** Opening PROVIDED MATERIAL block **

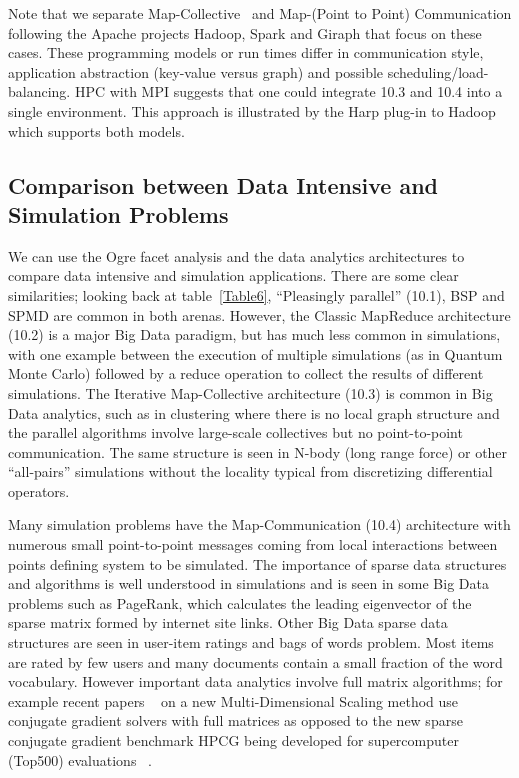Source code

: \documentclass{acm_proc_article-sp}
\begin{document}
Note that we separate Map-Collective~\cite{b24,b25} and Map-(Point to Point) Communication following the Apache projects Hadoop, Spark and Giraph that focus on these cases. These programming models or run times differ in communication style, application abstraction (key-value versus graph) and possible scheduling/load-balancing. HPC with MPI suggests that one could integrate 10.3 and 10.4 into a single environment. This approach is illustrated by the Harp plug-in to Hadoop which supports both models.


\subsection{Comparison between Data Intensive and Simulation Problems}

We can use the Ogre facet analysis and the data analytics architectures to compare data intensive and simulation applications. There are some clear similarities; looking back at table~\ref{Table6}, ``Pleasingly parallel'' (10.1), BSP and SPMD are common in both arenas. However, the Classic MapReduce architecture (10.2) is a major Big Data paradigm, but has much less common in simulations, with one example between the execution of multiple simulations (as in Quantum Monte Carlo) followed by a reduce operation to collect the results of different simulations. The Iterative Map-Collective architecture (10.3) is common in Big Data analytics, such as in clustering where there is no local graph structure and the parallel algorithms involve large-scale collectives but no point-to-point communication. The same structure is seen in N-body (long range force) or other ``all-pairs'' simulations without the locality typical from discretizing differential operators.

Many simulation problems have the Map-Communication (10.4) architecture with numerous small point-to-point messages coming from local interactions between points defining system to be simulated. The importance of sparse data structures and algorithms is well understood in simulations and is seen in some Big Data problems such as PageRank, which calculates the leading eigenvector of the sparse matrix formed by internet site links. Other Big Data sparse data structures are seen in user-item ratings and bags of words problem. Most items are rated by few users and many documents contain a small fraction of the word vocabulary. However important data analytics involve full matrix algorithms; for example recent papers ~\cite{b31,b32} on a new Multi-Dimensional Scaling method use conjugate gradient solvers with full matrices as opposed to the new sparse conjugate gradient benchmark HPCG being developed for supercomputer (Top500) evaluations ~\cite{b17}.
\end{document}
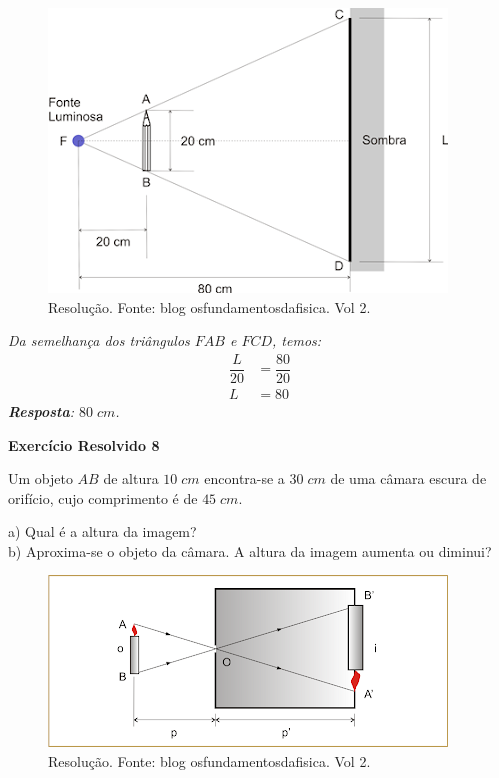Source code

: \documentclass[11pt,twocolumn,oneside]{article}
\newenvironment{resposta*}
  {\bf Resposta:\\ }
  {}
\begin{document}
\begin{figure}[h]{}
\centering\includegraphics[width=2.5truein]{imgexe1.png}
\caption{Resolução. Fonte: blog osfundamentosdafisica. Vol 2.}
\centering
\end{figure}

\begin{resposta*}
{\it Da semelhança dos triângulos $FAB$ e $FCD$, temos:
\begin{align*}
    \dfrac{L}{20} &= \dfrac{80}{20} \\
    L &= 80
\end{align*}
\textbf{Resposta}: $80\;cm$.}
\end{resposta*}

\textbf{Exercício Resolvido 8}


Um objeto $AB$ de altura $10\;cm$ encontra-se a $30\;cm$ de uma câmara escura de orifício, cujo comprimento é de $45\;cm$.


a) Qual é a altura da imagem? \\
b) Aproxima-se o objeto da câmara. A altura da imagem aumenta ou diminui?


\begin{figure}[h]{}
\centering\includegraphics[width=2.5truein]{imgexe2.png}
\caption{Resolução. Fonte: blog osfundamentosdafisica. Vol 2.}
\centering
\end{figure}
\end{document}
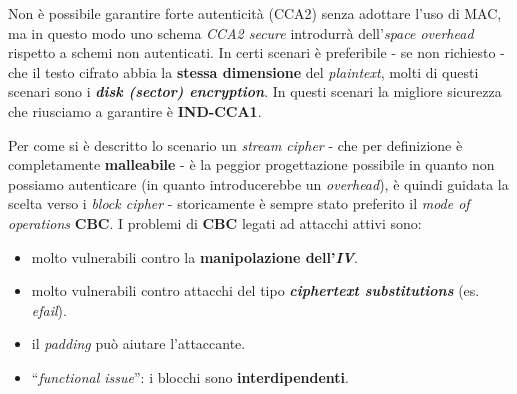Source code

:\begin{flushleft}
    Non è possibile garantire forte autenticità (CCA2) senza adottare l'uso di MAC, ma in questo modo uno schema \textit{CCA2 secure} introdurrà dell'\textit{space overhead} rispetto a schemi non autenticati. In certi scenari è preferibile - se non richiesto - che il testo cifrato abbia la \textbf{stessa dimensione} del \textit{plaintext}, molti di questi scenari sono i \textbf{\textit{disk (sector) encryption}}. In questi scenari la migliore sicurezza che riusciamo a garantire è \textbf{IND-CCA1}.

    \smallskip

    Per come si è descritto lo scenario un \textit{stream cipher} - che per definizione è completamente \textbf{malleabile} - è la peggior progettazione possibile in quanto non possiamo autenticare (in quanto introducerebbe un \textit{overhead}), è quindi guidata la scelta verso i \textit{block cipher} - storicamente è sempre stato preferito il \textit{mode of operations} \textbf{CBC}. I problemi di \textbf{CBC} legati ad attacchi attivi sono:
    \begin{itemize}[nosep]
        \item molto vulnerabili contro la \textbf{manipolazione dell'\textit{IV}}.
        \item molto vulnerabili contro attacchi del tipo \textbf{\textit{ciphertext substitutions}} (es. \textit{efail}).
        \item il \textit{padding} può aiutare l'attaccante.
        \item ``\textit{functional issue}'': i blocchi sono \textbf{interdipendenti}.
    \end{itemize}

    \smallskip


\end{flushleft}
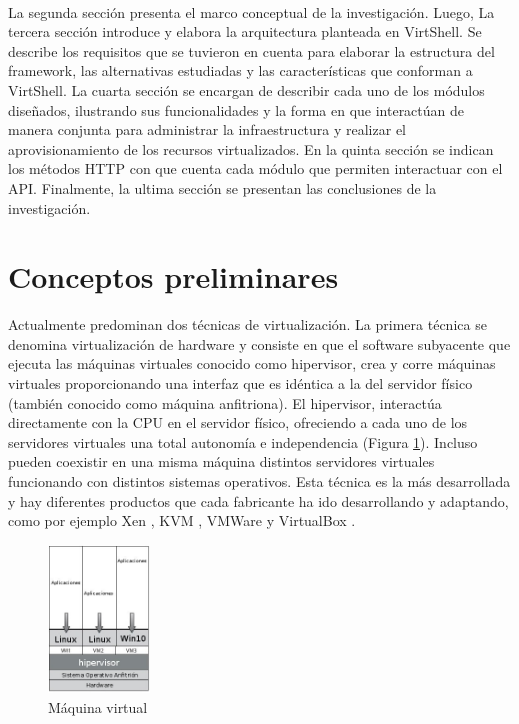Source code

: \documentclass[conference, spanish]{IEEEtran}
\begin{document}
\\
La segunda sección presenta el marco conceptual de la investigación. Luego, La tercera sección introduce y elabora la arquitectura planteada en VirtShell. Se describe los requisitos que se tuvieron en cuenta para elaborar la estructura del framework, las alternativas estudiadas y las características que conforman a VirtShell. La cuarta sección se encargan de describir cada uno de los módulos diseñados, ilustrando sus funcionalidades y la forma en que interactúan de manera conjunta para administrar la infraestructura y realizar el aprovisionamiento de los recursos virtualizados. En la quinta sección se indican los métodos HTTP con que cuenta cada módulo que permiten interactuar con el API. Finalmente, la ultima sección se presentan las conclusiones de la investigación.

\section{Conceptos preliminares}
Actualmente predominan dos técnicas de virtualización. La primera técnica se denomina virtualización de hardware y consiste en que el software subyacente que ejecuta las máquinas virtuales conocido como hipervisor, crea y corre máquinas virtuales proporcionando una interfaz que es idéntica a la del servidor físico (también conocido como máquina anfitriona). El hipervisor, interactúa directamente con la CPU en el servidor físico, ofreciendo a cada uno de los servidores virtuales una total autonomía e independencia (Figura \ref{fig:hipervisor}). Incluso pueden coexistir en una misma máquina distintos servidores virtuales funcionando con distintos sistemas operativos. Esta técnica es la más desarrollada y hay diferentes productos que cada fabricante ha ido desarrollando y adaptando, como por ejemplo Xen \cite{xen16}, KVM \cite{kvm16}, VMWare \cite{vmware16} y VirtualBox \cite{virtualbox16}.\\

\begin{figure}[h]
  \centering
  \includegraphics[width = 0.24\textwidth]{../architecture/v1/diagrams/virtualmachine}
  \caption{Máquina virtual}
  \label{fig:hipervisor}
\end{figure}
\end{document}
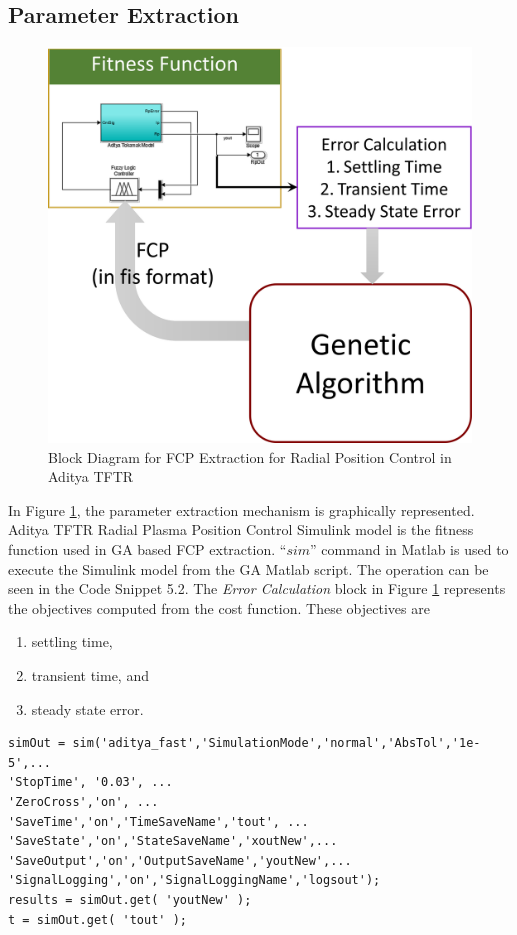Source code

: \subsection{Parameter Extraction}
\begin{figure}[h!]
\centering
\includegraphics[width=0.7\linewidth]{Chapter5/chapter5/Fig10_AdityaFCP_Extraction}
\caption[Block Diagram for FCP Extraction for $R_P$ Control]{Block Diagram for FCP Extraction for Radial Position Control in Aditya TFTR}
\label{fig:Fig5_10}
\end{figure}
In Figure \ref{fig:Fig5_10}, the parameter extraction mechanism is graphically represented. Aditya TFTR Radial Plasma Position Control Simulink model is the fitness function used in GA based FCP extraction. ``$ sim $'' command in Matlab is used to execute the Simulink model from the GA Matlab script. The operation can be seen in the Code Snippet 5.2. The \textit{Error Calculation} block in Figure \ref{fig:Fig5_10} represents the objectives computed from the cost function. These objectives are 
\begin{enumerate}
	\item settling time,
	\item transient time, and
	\item steady state error.
\end{enumerate} 

\begin{lstlisting}
simOut = sim('aditya_fast','SimulationMode','normal','AbsTol','1e-5',...
'StopTime', '0.03', ... 
'ZeroCross','on', ...
'SaveTime','on','TimeSaveName','tout', ...
'SaveState','on','StateSaveName','xoutNew',...
'SaveOutput','on','OutputSaveName','youtNew',...
'SignalLogging','on','SignalLoggingName','logsout');
results = simOut.get( 'youtNew' );
t = simOut.get( 'tout' );
\end{lstlisting}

** Closing PROVIDED MATERIAL block **

» WHAT YOU HAVE TO DO: Looking at the records above, state the number of lines where the word "label" occurs, and write nothing beyond it.

» WORKED SOLUTION: 2